§ ASSIGNED TASK
Can you rewrite the material between the lines holding "What is the" and "Reading left to", inclusive, replacing "average" with "mean" and keeping everything else the same, but leaving out the pictures?

§ SUPPLIED INFORMATION

----

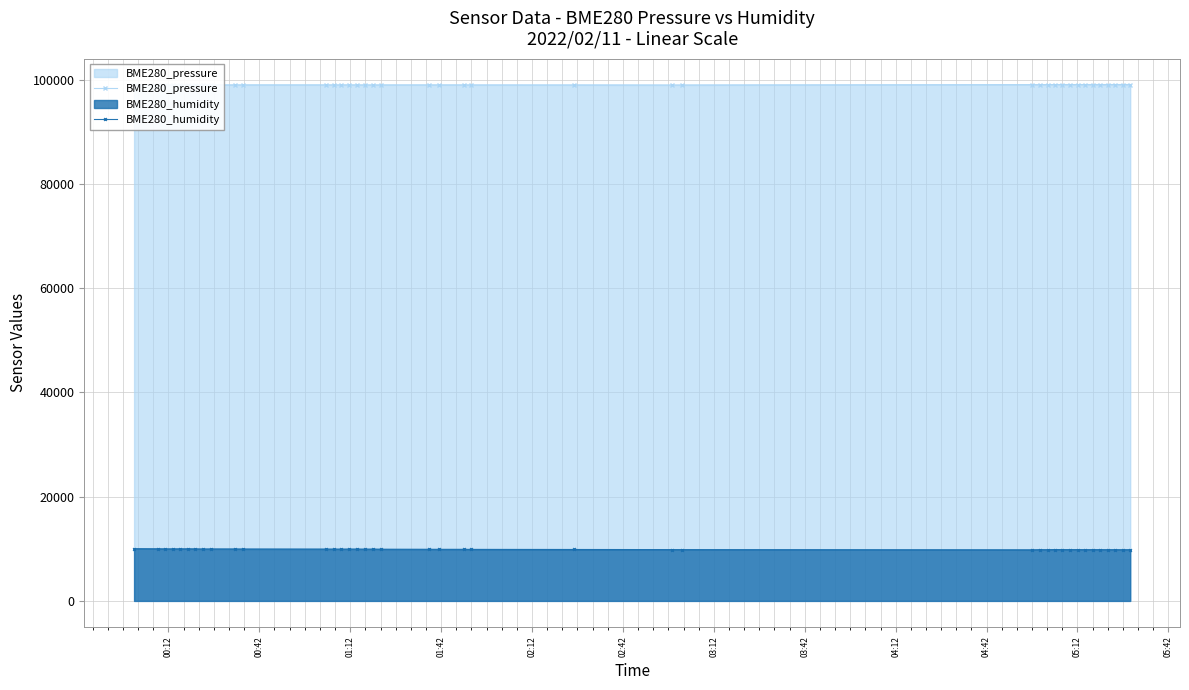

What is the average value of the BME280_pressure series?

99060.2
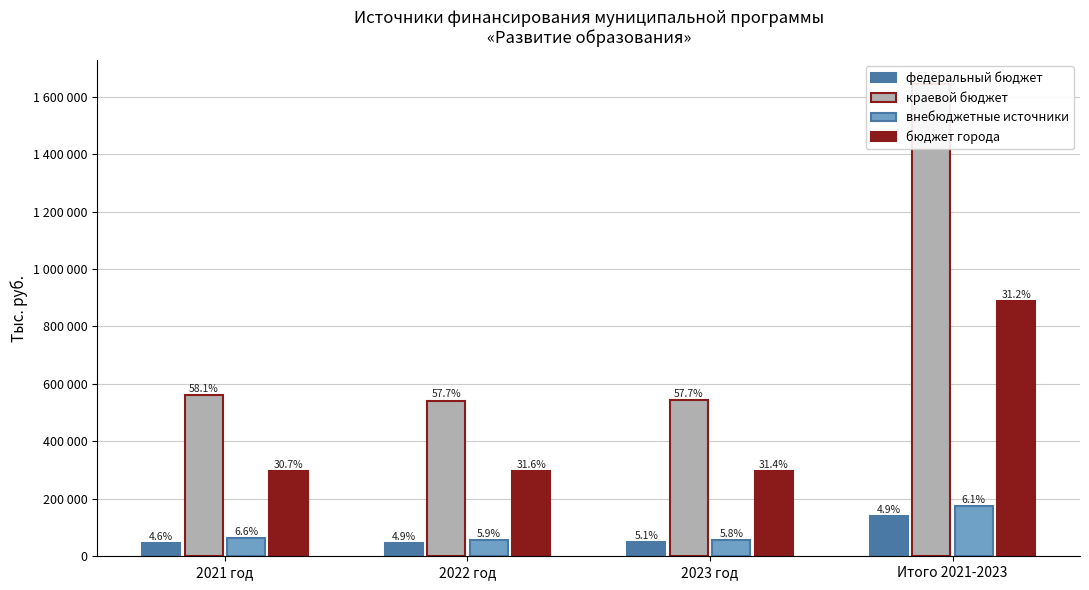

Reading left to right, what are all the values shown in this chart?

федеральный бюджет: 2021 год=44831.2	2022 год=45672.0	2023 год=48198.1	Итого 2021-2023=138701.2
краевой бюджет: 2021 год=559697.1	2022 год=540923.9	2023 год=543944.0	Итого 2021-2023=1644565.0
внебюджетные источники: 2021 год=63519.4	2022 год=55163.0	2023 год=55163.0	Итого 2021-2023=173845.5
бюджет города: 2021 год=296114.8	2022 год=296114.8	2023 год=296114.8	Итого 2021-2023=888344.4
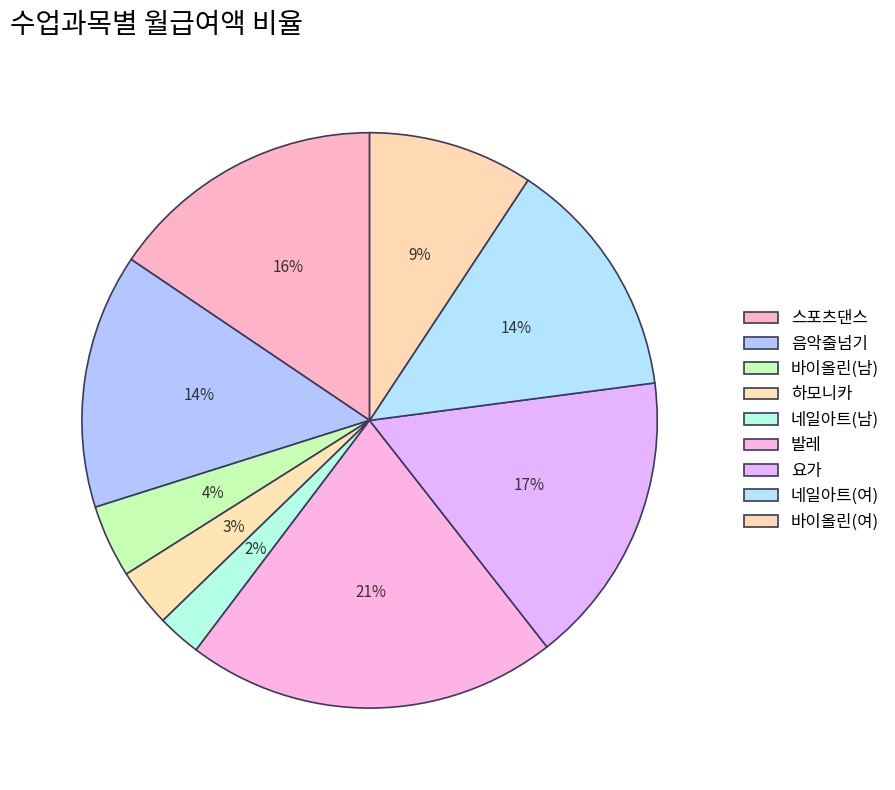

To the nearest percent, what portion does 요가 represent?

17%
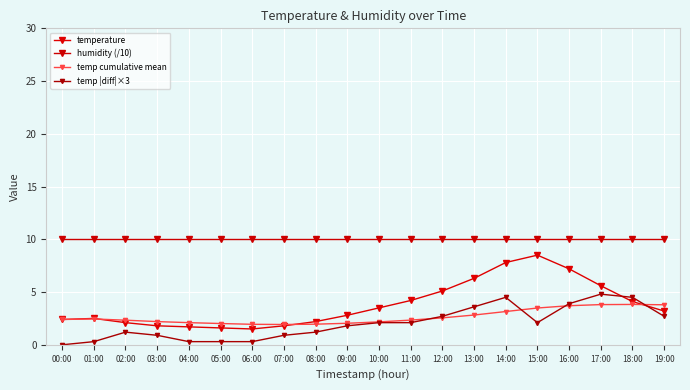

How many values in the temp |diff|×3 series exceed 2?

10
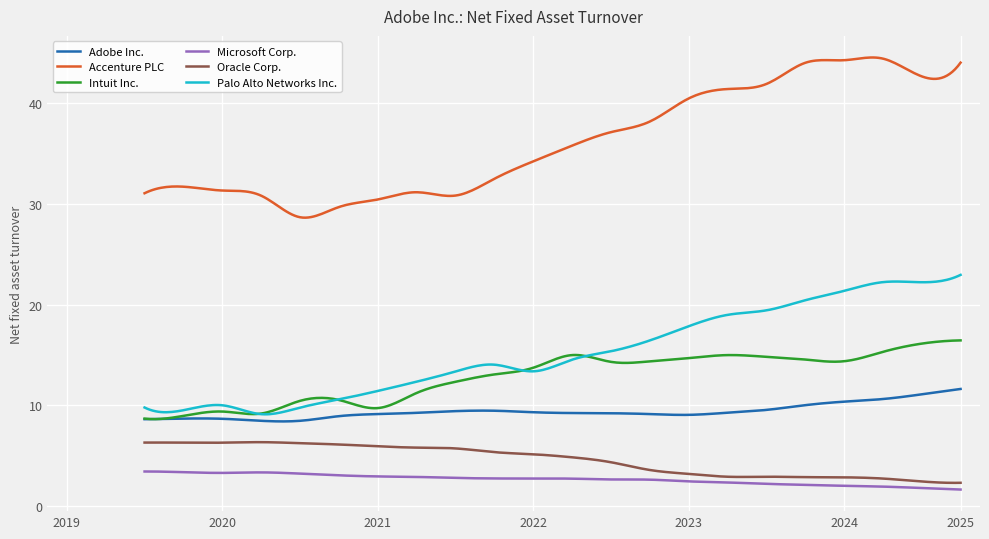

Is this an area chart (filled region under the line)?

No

----

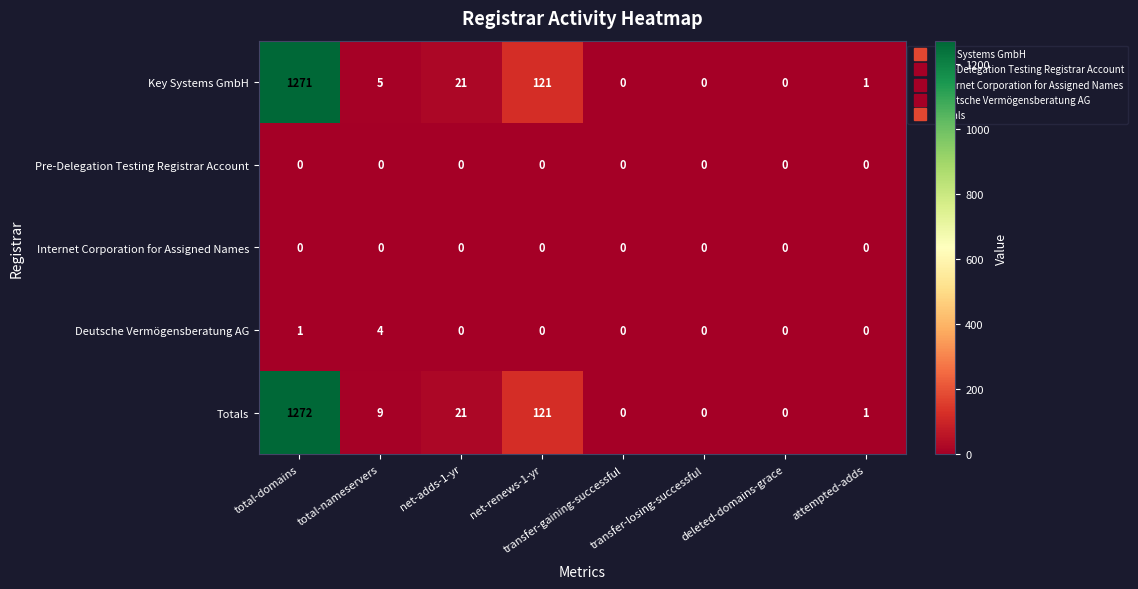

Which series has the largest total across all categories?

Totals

----

§ WRITTEN SOLUTION
What is the mean value of the BME280_pressure series?

99060.2

Reading left to right, what are all the values shown in this chart?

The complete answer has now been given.